Exercise objective: Copy the records word for word, beginning at their first line and stopping after the line that contains "v(-9.5, 20) *".

Records provided:

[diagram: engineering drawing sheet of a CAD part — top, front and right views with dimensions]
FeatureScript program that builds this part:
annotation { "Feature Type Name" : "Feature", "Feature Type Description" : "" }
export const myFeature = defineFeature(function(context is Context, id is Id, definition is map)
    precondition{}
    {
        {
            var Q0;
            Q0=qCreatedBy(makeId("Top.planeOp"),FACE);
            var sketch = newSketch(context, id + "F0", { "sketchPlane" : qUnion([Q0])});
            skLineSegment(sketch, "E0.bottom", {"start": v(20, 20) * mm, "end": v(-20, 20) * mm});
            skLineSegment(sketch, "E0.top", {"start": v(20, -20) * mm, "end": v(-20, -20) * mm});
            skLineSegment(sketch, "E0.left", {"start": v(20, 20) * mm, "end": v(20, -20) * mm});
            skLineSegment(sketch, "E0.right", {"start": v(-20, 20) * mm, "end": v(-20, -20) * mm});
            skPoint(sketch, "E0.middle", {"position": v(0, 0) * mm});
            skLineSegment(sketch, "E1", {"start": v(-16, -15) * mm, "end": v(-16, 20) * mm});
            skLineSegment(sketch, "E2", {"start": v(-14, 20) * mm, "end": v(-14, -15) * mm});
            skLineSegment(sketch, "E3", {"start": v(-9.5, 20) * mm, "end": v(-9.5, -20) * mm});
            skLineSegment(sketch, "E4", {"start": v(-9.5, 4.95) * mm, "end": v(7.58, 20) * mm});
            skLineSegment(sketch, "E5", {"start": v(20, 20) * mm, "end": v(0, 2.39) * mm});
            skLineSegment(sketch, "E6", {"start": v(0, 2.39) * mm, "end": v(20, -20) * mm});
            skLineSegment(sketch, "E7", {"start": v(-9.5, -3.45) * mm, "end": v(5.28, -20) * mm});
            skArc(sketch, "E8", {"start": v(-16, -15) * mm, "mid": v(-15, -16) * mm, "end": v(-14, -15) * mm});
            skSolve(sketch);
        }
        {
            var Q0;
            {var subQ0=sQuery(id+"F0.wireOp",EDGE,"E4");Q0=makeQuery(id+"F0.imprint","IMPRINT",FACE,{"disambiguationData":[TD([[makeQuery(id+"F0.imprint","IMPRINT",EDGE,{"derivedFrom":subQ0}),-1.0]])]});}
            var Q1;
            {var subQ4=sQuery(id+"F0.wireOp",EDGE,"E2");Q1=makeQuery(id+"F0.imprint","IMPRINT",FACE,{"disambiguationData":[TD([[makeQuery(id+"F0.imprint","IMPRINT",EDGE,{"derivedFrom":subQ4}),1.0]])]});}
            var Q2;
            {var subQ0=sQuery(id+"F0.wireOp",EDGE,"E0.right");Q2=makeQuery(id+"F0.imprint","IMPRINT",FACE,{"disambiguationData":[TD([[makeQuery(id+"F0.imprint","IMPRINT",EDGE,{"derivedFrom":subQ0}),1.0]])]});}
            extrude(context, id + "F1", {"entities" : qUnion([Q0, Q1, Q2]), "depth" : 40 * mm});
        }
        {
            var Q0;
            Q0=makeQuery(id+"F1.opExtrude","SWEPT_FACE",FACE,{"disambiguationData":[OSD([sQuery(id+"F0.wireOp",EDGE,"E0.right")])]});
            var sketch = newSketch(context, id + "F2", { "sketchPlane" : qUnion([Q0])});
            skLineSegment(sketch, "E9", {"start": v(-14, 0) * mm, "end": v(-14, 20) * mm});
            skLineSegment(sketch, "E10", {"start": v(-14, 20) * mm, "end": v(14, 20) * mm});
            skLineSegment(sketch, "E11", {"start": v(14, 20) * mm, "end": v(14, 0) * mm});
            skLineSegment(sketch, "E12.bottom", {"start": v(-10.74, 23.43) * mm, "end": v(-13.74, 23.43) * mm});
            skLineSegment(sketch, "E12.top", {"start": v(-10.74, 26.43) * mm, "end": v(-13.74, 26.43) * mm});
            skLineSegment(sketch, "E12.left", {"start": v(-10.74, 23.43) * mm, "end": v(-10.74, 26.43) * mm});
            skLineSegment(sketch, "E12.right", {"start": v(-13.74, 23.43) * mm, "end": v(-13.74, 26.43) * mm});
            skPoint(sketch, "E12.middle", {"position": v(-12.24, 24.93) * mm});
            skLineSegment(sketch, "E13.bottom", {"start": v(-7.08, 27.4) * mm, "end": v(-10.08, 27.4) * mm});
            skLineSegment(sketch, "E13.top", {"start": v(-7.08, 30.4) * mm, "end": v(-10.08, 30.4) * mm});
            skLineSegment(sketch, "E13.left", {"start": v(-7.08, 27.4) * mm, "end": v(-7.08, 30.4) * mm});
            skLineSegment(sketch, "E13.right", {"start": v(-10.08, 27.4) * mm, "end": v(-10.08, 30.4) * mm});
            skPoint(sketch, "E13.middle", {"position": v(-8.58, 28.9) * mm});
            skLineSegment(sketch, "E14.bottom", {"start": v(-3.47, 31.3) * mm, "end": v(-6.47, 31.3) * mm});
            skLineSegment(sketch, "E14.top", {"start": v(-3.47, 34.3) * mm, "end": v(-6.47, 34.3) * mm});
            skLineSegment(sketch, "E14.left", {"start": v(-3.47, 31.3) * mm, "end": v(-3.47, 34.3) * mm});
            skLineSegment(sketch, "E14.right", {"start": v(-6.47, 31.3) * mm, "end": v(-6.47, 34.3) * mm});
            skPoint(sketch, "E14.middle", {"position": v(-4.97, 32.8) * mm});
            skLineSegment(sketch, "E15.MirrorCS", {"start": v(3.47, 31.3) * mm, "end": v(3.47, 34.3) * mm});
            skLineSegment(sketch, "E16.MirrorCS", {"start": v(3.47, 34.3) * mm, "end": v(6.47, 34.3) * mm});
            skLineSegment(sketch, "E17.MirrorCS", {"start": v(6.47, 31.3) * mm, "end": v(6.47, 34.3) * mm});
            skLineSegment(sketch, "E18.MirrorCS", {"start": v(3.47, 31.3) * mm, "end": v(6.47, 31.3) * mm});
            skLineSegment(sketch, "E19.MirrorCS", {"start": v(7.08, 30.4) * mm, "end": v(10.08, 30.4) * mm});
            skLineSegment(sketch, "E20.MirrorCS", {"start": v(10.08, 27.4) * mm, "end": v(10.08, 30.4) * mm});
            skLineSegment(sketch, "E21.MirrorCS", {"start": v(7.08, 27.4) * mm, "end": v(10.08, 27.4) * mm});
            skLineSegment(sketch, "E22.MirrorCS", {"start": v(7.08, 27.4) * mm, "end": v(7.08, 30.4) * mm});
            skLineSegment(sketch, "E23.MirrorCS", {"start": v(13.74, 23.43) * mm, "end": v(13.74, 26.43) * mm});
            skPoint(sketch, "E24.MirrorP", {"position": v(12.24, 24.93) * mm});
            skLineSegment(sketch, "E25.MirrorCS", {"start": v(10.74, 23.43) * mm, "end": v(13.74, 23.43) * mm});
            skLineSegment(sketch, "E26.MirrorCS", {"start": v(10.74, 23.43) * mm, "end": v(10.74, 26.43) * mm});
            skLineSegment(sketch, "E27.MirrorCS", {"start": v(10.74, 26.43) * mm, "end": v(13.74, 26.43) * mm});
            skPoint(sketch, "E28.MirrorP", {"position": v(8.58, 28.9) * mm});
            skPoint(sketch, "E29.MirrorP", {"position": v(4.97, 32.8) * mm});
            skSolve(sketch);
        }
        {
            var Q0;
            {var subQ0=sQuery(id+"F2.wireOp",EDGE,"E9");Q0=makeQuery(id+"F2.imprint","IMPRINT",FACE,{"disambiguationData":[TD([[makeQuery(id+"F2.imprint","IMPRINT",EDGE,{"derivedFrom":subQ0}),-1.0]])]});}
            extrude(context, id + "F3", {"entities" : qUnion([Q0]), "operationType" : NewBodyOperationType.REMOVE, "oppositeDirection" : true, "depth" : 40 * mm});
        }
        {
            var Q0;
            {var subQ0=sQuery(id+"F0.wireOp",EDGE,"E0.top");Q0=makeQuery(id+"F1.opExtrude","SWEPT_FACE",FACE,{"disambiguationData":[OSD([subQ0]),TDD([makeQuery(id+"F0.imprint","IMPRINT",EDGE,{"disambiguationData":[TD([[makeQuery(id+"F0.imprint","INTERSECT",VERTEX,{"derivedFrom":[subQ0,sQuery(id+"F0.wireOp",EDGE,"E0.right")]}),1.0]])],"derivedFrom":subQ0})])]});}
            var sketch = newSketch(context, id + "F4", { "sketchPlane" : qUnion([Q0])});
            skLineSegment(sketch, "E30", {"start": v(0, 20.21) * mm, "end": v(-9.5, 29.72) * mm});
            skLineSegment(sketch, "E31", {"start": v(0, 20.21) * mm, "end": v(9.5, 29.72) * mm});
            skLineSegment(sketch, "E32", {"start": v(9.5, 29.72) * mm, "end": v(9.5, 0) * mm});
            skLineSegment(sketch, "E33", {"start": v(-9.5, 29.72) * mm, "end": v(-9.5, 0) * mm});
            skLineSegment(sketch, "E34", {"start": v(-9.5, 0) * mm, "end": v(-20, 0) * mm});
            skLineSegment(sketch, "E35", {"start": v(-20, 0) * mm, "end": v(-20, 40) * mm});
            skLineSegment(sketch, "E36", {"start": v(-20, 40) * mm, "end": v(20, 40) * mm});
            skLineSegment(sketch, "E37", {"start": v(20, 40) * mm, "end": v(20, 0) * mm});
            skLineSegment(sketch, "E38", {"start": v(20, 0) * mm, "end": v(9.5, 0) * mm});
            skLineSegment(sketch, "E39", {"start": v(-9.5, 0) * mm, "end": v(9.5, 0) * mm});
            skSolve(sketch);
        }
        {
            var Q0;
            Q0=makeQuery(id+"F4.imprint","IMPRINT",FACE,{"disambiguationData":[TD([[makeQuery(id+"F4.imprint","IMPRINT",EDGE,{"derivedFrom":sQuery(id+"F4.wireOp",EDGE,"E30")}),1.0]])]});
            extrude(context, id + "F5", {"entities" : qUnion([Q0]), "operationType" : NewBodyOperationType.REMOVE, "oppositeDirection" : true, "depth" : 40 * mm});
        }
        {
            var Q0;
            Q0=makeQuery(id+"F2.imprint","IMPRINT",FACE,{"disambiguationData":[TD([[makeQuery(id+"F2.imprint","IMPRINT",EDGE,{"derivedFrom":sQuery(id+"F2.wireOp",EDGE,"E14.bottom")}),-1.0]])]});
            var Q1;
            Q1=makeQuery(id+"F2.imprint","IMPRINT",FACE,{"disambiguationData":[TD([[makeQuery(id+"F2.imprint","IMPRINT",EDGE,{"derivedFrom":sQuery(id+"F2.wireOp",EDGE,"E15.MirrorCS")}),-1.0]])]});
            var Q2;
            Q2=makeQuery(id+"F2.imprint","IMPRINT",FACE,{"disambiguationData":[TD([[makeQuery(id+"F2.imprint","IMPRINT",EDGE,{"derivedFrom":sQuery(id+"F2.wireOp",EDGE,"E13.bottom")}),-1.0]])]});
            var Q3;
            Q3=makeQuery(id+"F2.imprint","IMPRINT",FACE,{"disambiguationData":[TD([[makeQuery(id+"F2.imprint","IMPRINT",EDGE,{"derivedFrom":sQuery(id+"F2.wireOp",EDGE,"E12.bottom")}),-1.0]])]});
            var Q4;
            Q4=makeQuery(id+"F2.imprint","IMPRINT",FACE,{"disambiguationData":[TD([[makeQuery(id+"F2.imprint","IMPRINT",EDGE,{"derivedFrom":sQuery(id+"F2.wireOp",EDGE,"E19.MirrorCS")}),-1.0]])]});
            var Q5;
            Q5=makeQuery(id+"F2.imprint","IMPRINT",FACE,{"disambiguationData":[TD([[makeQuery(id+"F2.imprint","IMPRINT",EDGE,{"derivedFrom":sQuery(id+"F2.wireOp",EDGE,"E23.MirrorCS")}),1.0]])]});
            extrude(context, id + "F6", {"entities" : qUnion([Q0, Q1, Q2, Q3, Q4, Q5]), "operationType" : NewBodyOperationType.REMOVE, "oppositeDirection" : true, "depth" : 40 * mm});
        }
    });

Solved problem:
[diagram: engineering drawing sheet of a CAD part — top, front and right views with dimensions]
FeatureScript program that builds this part:
annotation { "Feature Type Name" : "Feature", "Feature Type Description" : "" }
export const myFeature = defineFeature(function(context is Context, id is Id, definition is map)
    precondition{}
    {
        {
            var Q0;
            Q0=qCreatedBy(makeId("Top.planeOp"),FACE);
            var sketch = newSketch(context, id + "F0", { "sketchPlane" : qUnion([Q0])});
            skLineSegment(sketch, "E0.bottom", {"start": v(20, 20) * mm, "end": v(-20, 20) * mm});
            skLineSegment(sketch, "E0.top", {"start": v(20, -20) * mm, "end": v(-20, -20) * mm});
            skLineSegment(sketch, "E0.left", {"start": v(20, 20) * mm, "end": v(20, -20) * mm});
            skLineSegment(sketch, "E0.right", {"start": v(-20, 20) * mm, "end": v(-20, -20) * mm});
            skPoint(sketch, "E0.middle", {"position": v(0, 0) * mm});
            skLineSegment(sketch, "E1", {"start": v(-16, -15) * mm, "end": v(-16, 20) * mm});
            skLineSegment(sketch, "E2", {"start": v(-14, 20) * mm, "end": v(-14, -15) * mm});
            skLineSegment(sketch, "E3", {"start": v(-9.5, 20) * mm, "end": v(-9.5, -20) * mm});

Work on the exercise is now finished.